Dalrymple correctly stresses that the core of the sepoy army was Hindu, not Muslim. He acknowledges that as the Mutiny prolonged itself, it took on more and more of the character of a narrowly sectarian Islamic insurrection — one reason it ultimately failed of course.
Yet all this realism does not prevent him from repeatedly fulminating against Victorian “Islamophobia.” And what about the religious passions of the Mutineers? Were they a phobia? If not, why not?
This is apologetic history, in which the historian not only takes sides about the past — that’s inevitable I suppose — but invokes the past in order to take sides in the present — which is very surely not.
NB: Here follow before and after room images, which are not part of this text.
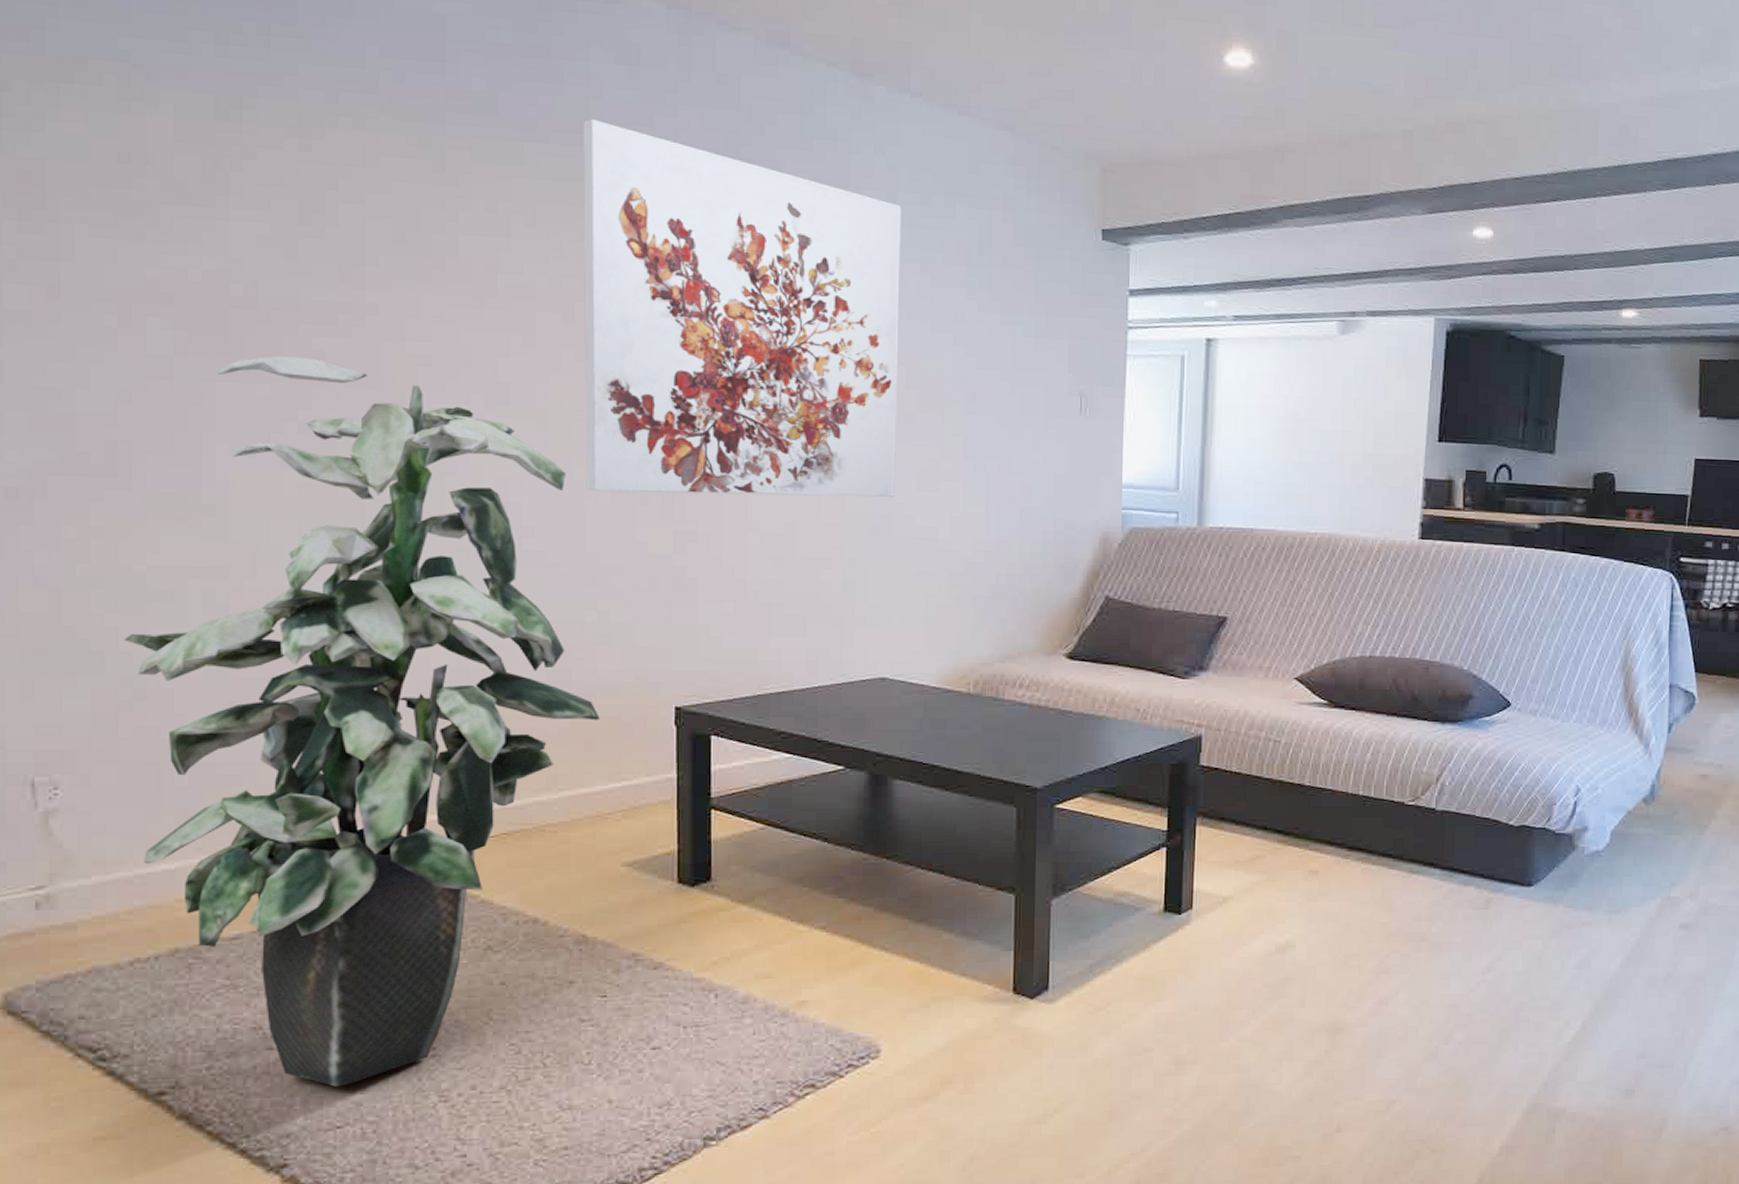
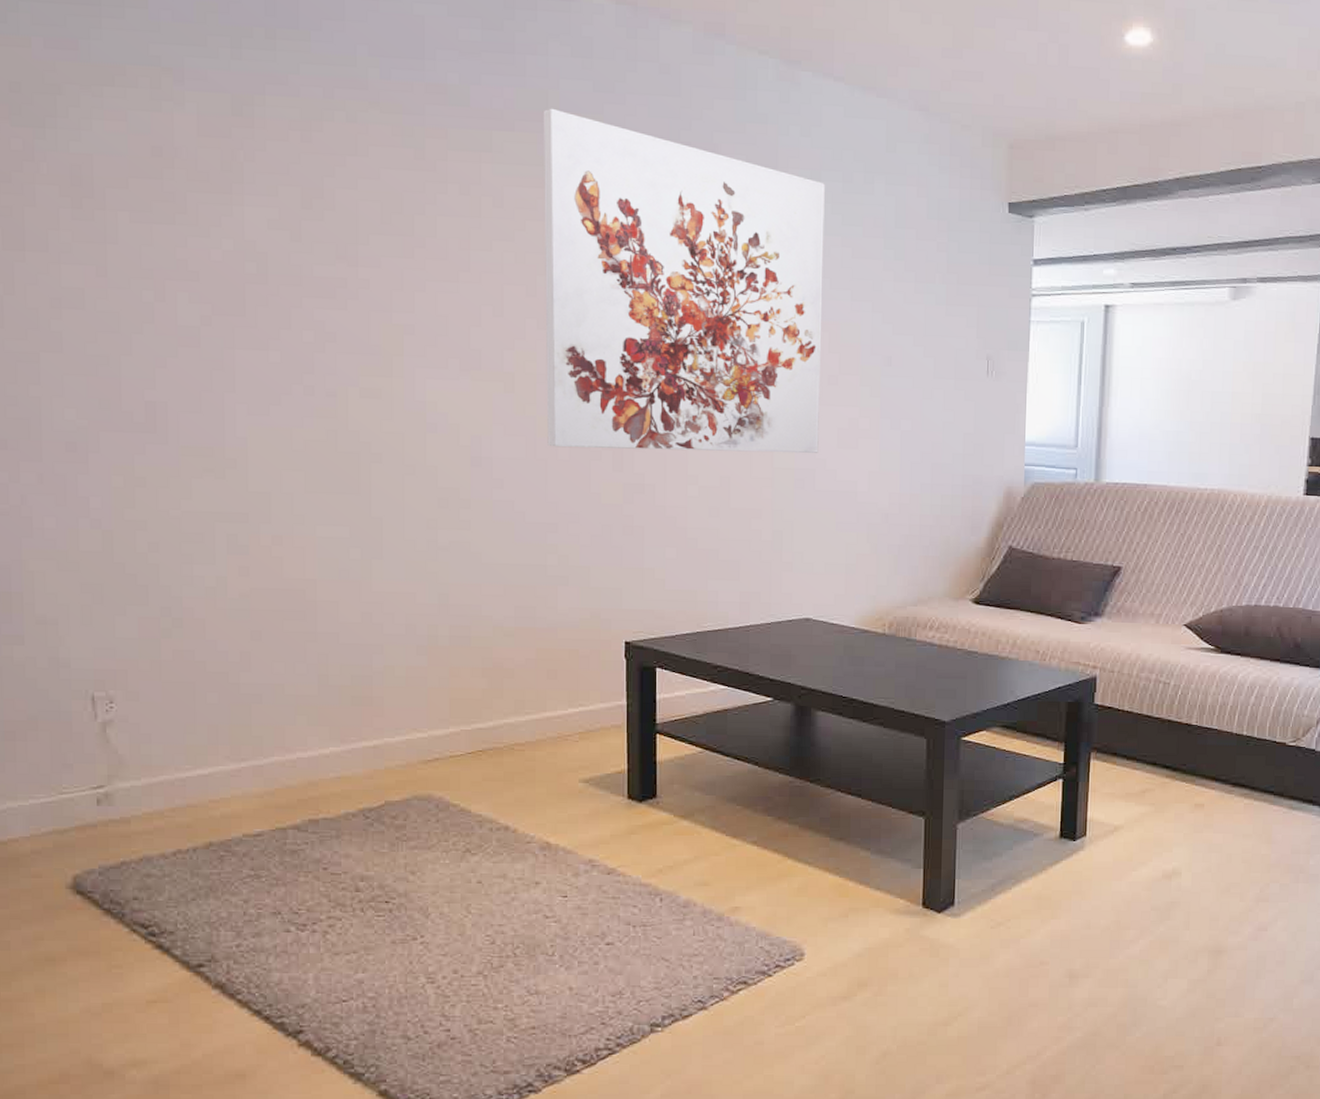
indoor plant: present [124,355,600,1087] -> none [164,326,560,966]

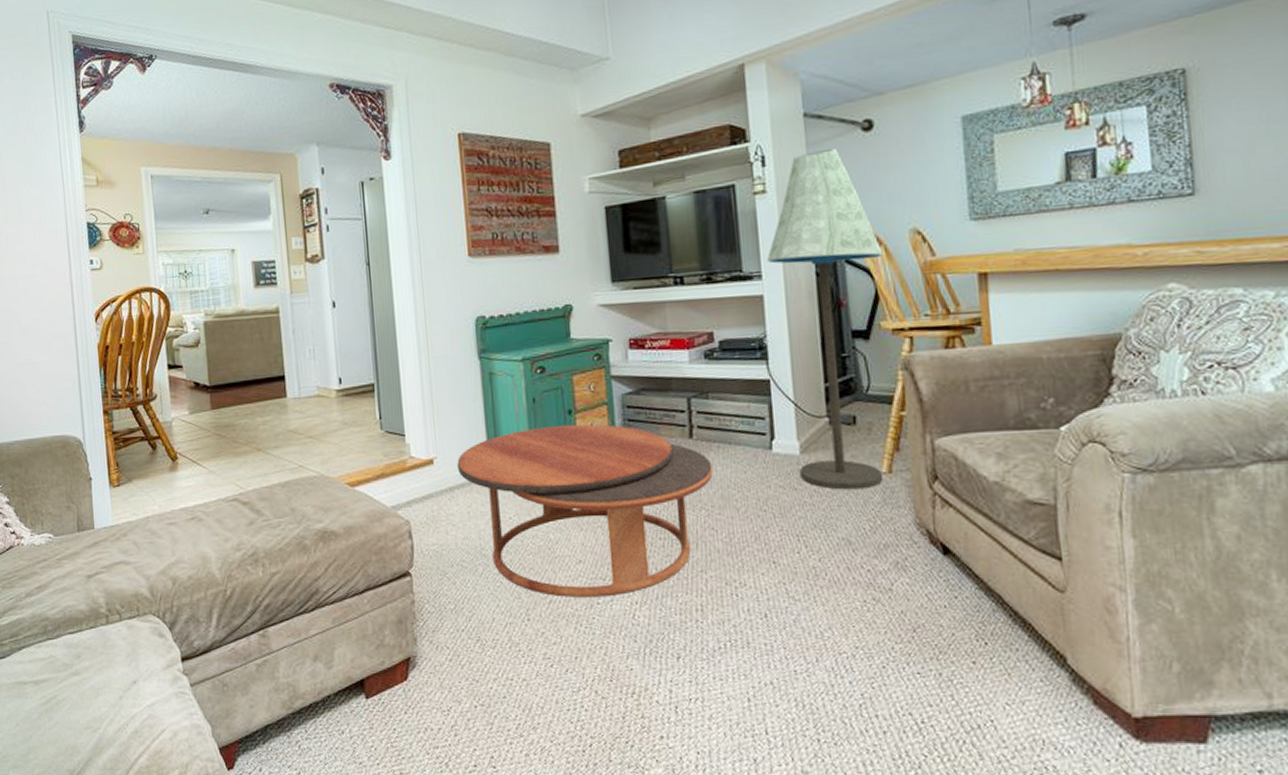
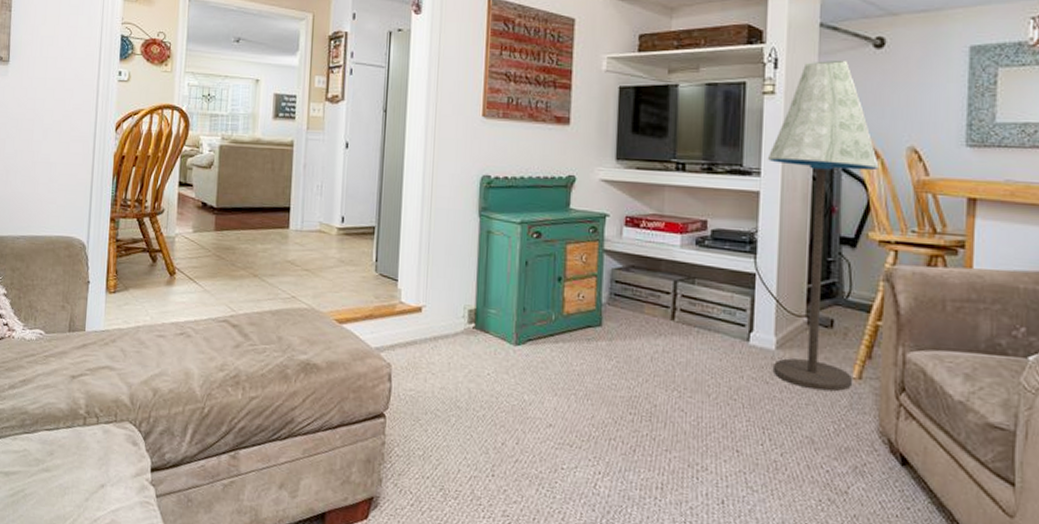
coffee table: present [457,424,713,597] -> none [444,290,690,464]

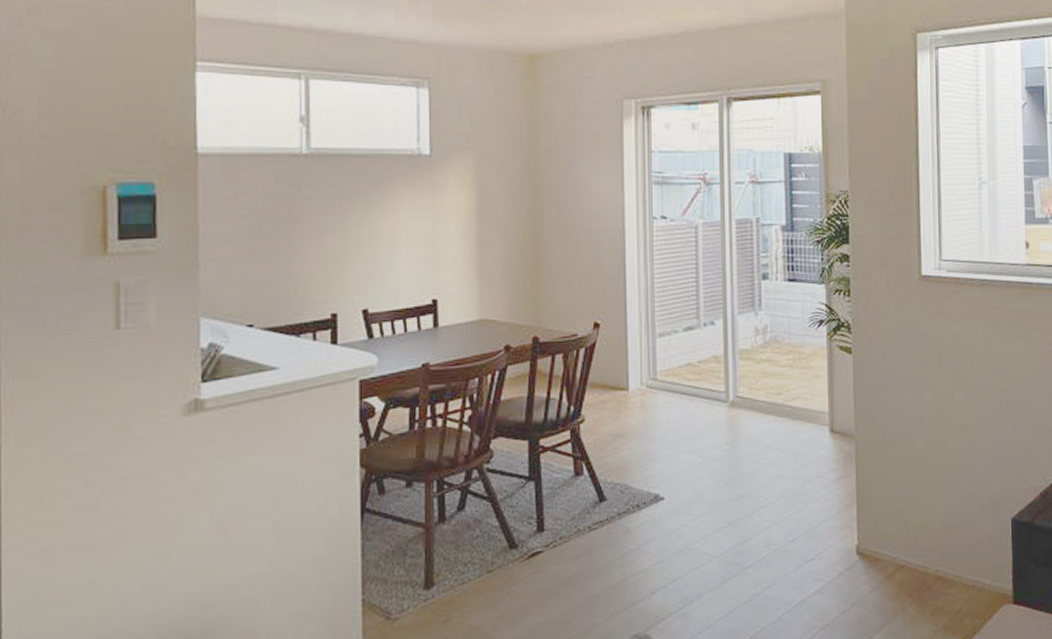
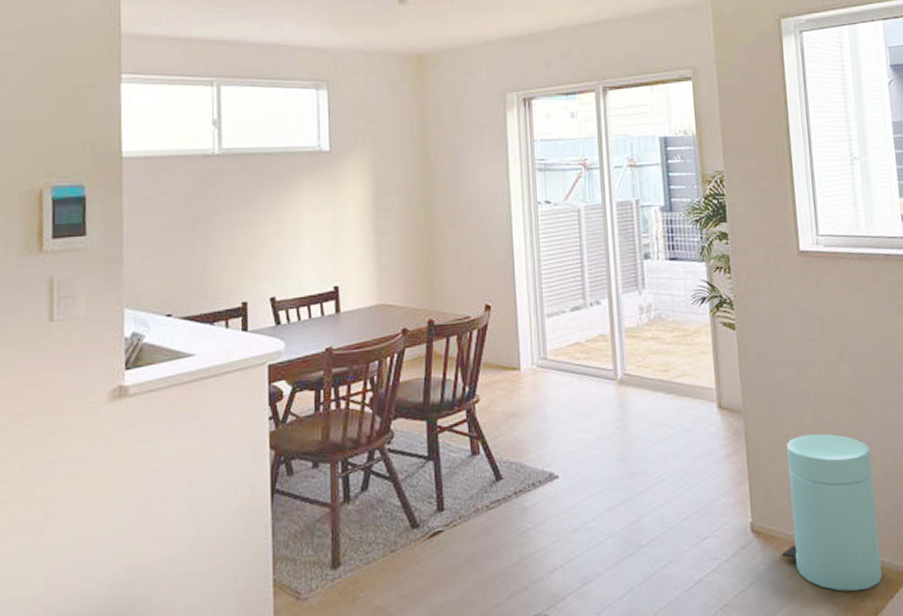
trash can: none [886,458,983,612] -> present [782,433,883,592]

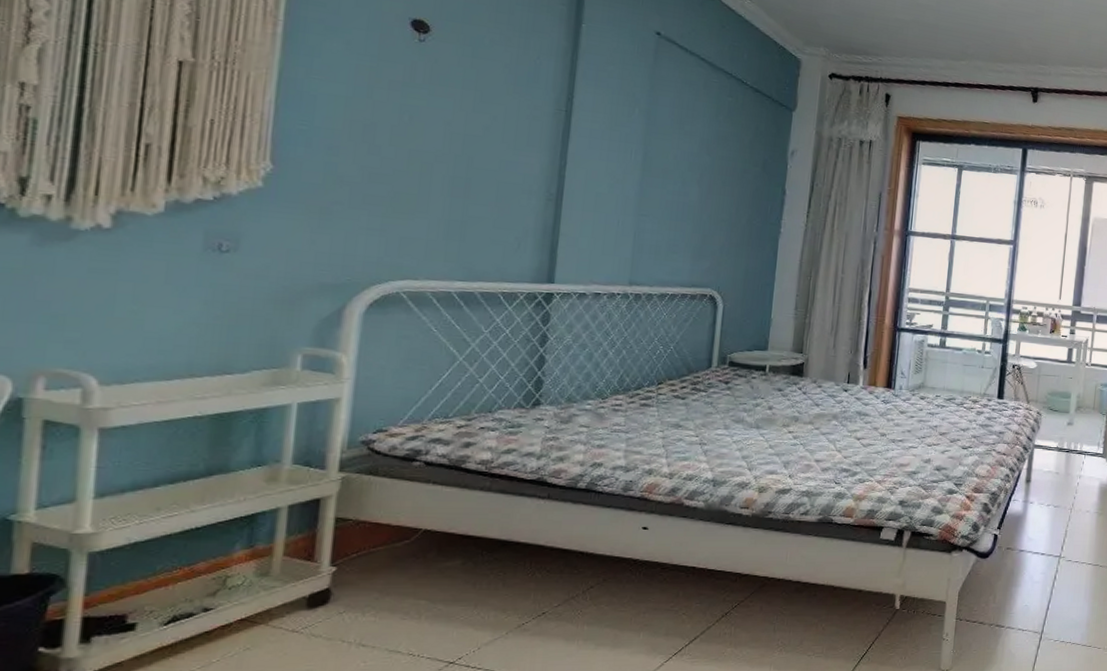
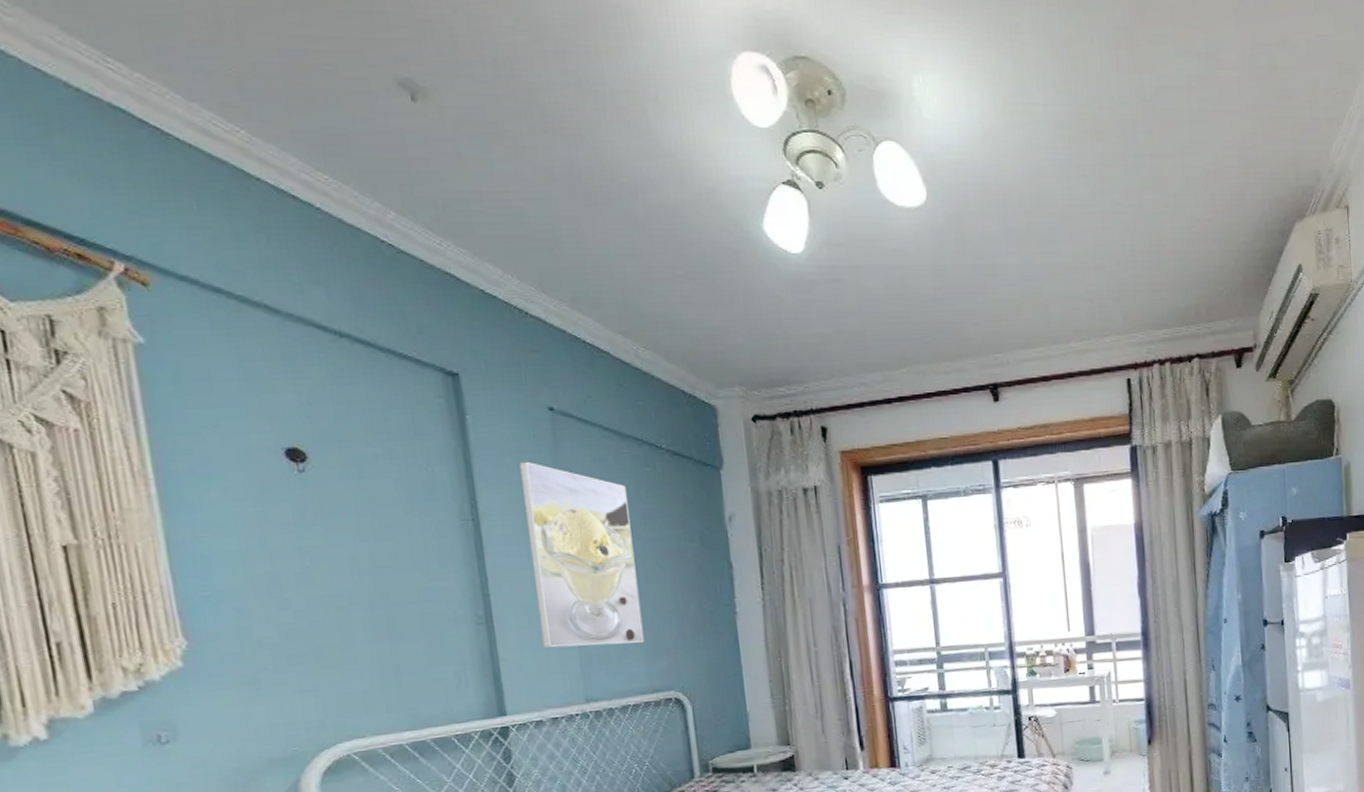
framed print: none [602,71,708,242] -> present [520,461,645,648]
By coincidence, I notice that the current New Yorker offers a gently chiding review of another apparently similarly apologetic history, David Levering Lewis’ God’s Crucible (a book I have not read and almost certainly won’t). Reviewer Joan Acocella complains:
If, as Edward Said wrote, the old history books were covertly ideological, the current ones tend to be overtly ideological, as each new generation of scholars rides in to rescue supposedly worthy peoples who were wronged by earlier scholarship and, in their time, by axe-wielding conquerors. But all these peoples, or all the ones in Lewis’s book, were conquerors. If the Christians took Spain from the Muslims, the Muslims had taken it from the Visigoths, who had appropriated it from the Romans, who had seized it from the Carthaginians, who had thrown out the Phoenicians. Lewis does not pretend that the Muslims were not conquerors; he simply justifies their conquest on the ground of their belief in convivencia, a pressing matter today.
I can foresee a time when another matter important to us, the threat of ecological catastrophe, will prompt a historian to write a book in praise of the early Europeans whom Lewis finds so inferior to the Muslims. The Franks lived in uncleared forests, while the Muslims built fine cities, with palaces and aqueducts? All the better for the earth. The Franks were fond of incest? Endogamy keeps societies small, prevents the growth of rapacious nation-states. The same goes for the Franks’ largely barter economy. Trade such as the Muslims practiced — far-flung and transacted with money — leads to consolidation. That’s how we got global corporations.
Each new problem in our history engenders a revision of past history. Many of today’s historians acknowledge this, and argue that their books, if politicized, are simply more honest about that than the politicized books of the past. This pessimism about the possibility of finding a stable truth may be realistic, but it seems to sanction, even encourage, special pleading — of which “God’s Crucible,” for all its virtues, is an example.
The Last Mughal is a more subtle and rewarding book than God’s Crucible sounds to be. But the same strictures apply: It is special pleading that leaves one wondering where truth really lies. Despite the Urdu poetry contests, the peacock feathers, and the cardoman seeds, I wonder whether the Mughal empire was really experienced as positively by its subjects as Dalrymple would wish us to believe. Yes, the imagination is dazzled by the magnificent pearls and diamonds — but how exactly were they paid for, anyway?
And when we condemn the British for their imperialism, are we not perhaps importing into the past an Indian national consciousness that did not exist at the time? From the point of view of their subjects, were the Mughals really any less foreign than the British?
I end this book much better informed about a vital chapter in Indian history, a chapter that still casts a long and unhappy shadow over India’s present. But I am not sure I am any wiser — indeed I am left wondering whether the admixture of much that is argumentative, polemical and false has not poisoned a book where so much is wise, fair, and true.